I saw a report about how common it is for olive oil to be adulterated, and that makes me wonder how you can recommend extra virgin olive oil for Pesach even without special certification. What am I missing?

From time to time, questions are raised as to the authenticity and kashrus-status of extra virgin olive oil. These are primarily based on a study done by the University of California at Davis (UCD) in July 2010, as reported by a journalist named Tom Mueller. The cRc has considered these concerns and does not deem them significant enough to affect our recommendation that extra virgin olive oil may be used for Pesach and year-round without hashgachah.
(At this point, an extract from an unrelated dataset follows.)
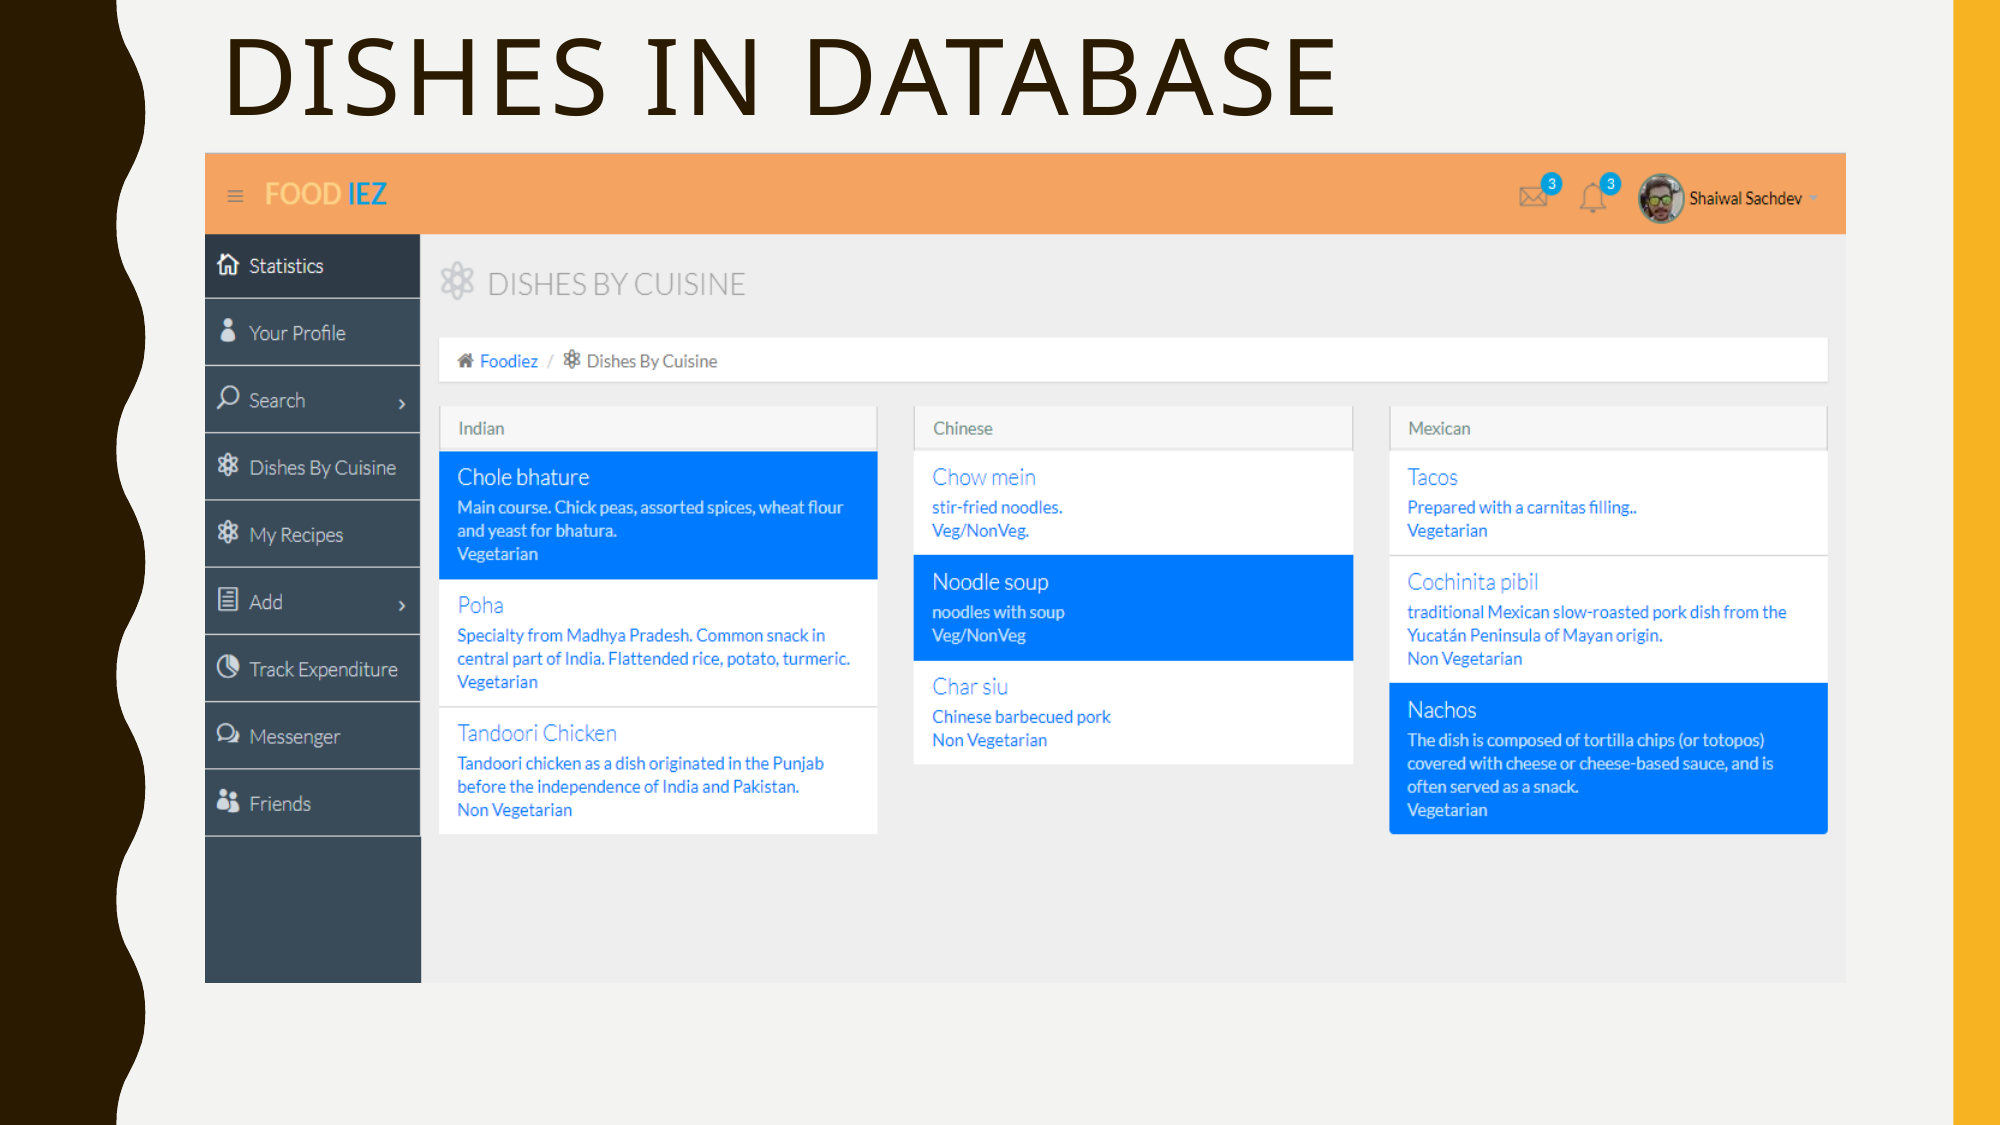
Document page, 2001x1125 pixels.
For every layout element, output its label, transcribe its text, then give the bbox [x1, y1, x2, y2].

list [205, 149, 1846, 983]
title Dishes in Database [205, 16, 1875, 150]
Many other hashgachos have independently come to the same conclusion. [Other oils and other forms of olive oil, require certification both for Pesach and year-round use]. The reasons for this are as follows:

• There is a certain amount of government oversight that product is properly labeled.
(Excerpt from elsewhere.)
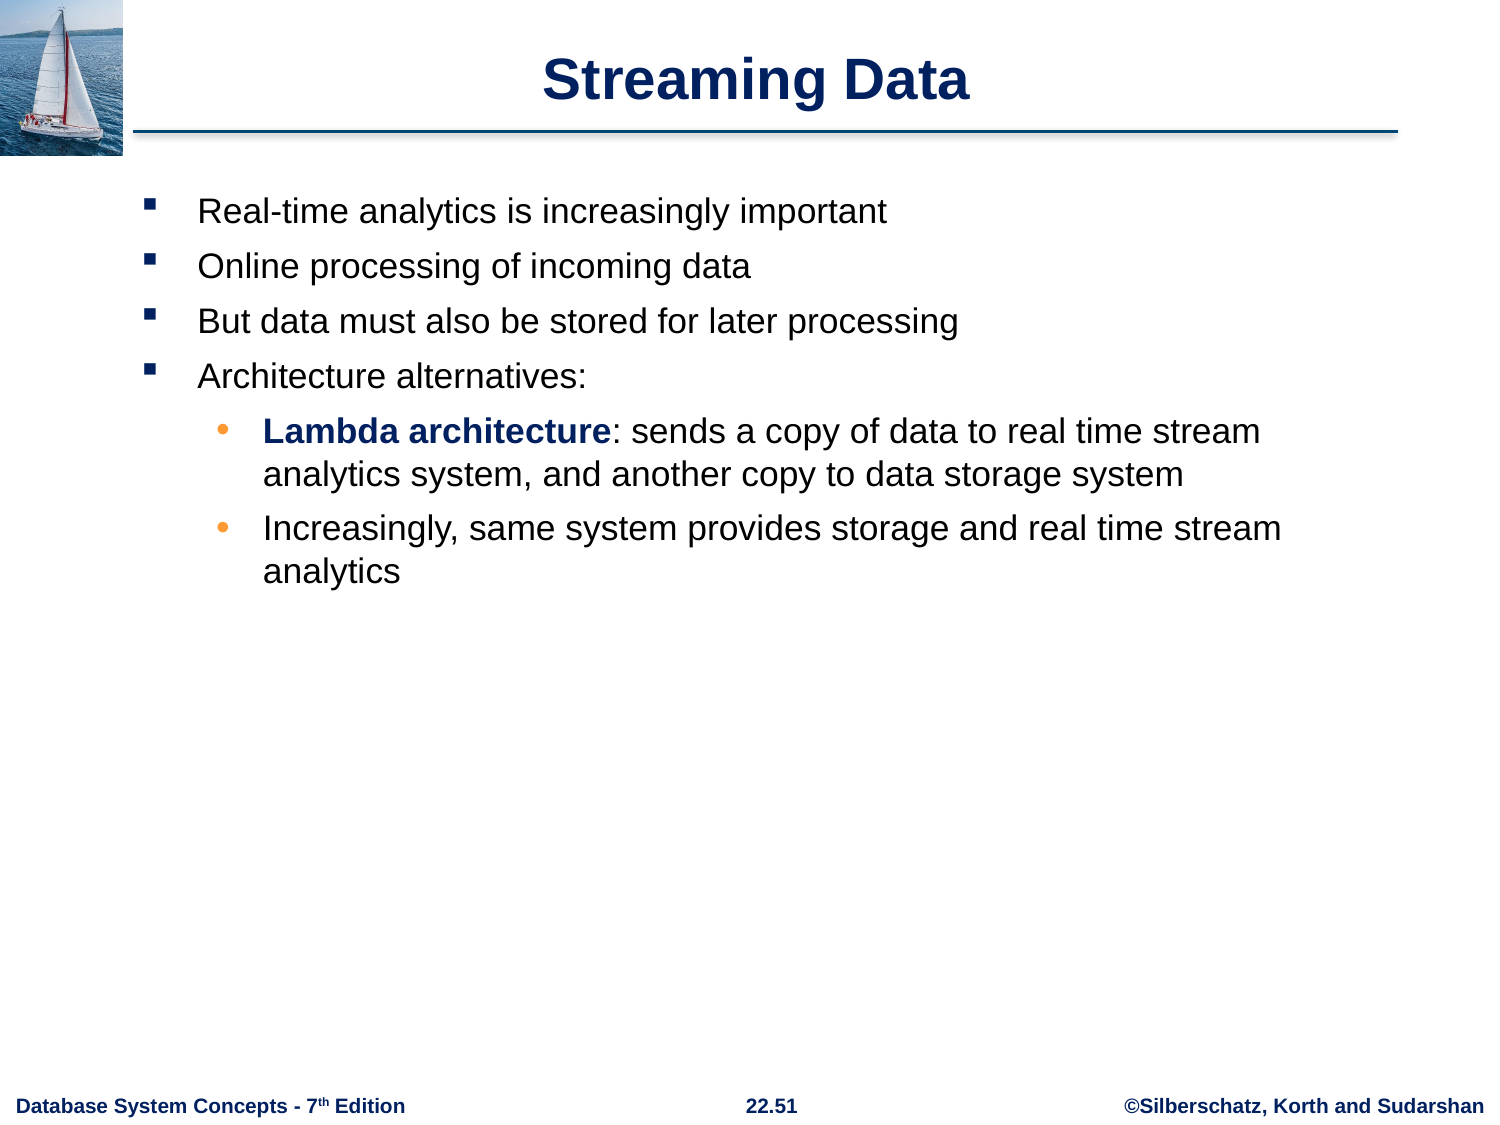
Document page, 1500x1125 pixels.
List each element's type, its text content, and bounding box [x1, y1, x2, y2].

• UCD did a follow-up study in April 2011 and noted that the adulteration they are seeing falls into three categories - (1) oil which has oxidized due to heat, light or age, (2) intermingling of refined olive oil, and (3) oil with low quality due to overripe olives, improper storage, and similar issues. Issue #2 poses a small kashrus concern, but the others do not.

• UCD acknowledged that it is very rare for other oils to be mixed into extra virgin olive oil.

• Others have raised significant questions regarding the unfavorable aspects of the UCD reports:

o A group which filed suit against olive oil companies based on the UCD study, withdrew their lawsuit because they could not replicate the results (https://cdn2.hubspot.net/hubfs/518490/ucdavisstudyfails.pdf).
O NAOOA (North American Olive Oil Association) reports that in their repeated tests of retail samples of all types of olive oil, they have occasionally found adulteration, but it has consistently been in brands that have less than 2% of national retail market share.

O NAOOA further stated that, "U.C. Davis was only able to arrive at its much-publicized failure statistics through crafty combination of results from chemical tests rejected by the International Olive Council (IOC) and sensory analyses done by panels that stand to benefit from promoting domestic production. The tests used are referred to as PPP and DAGs; they've been considered and rejected by the IOC because of failure to produce consistent, reliable results.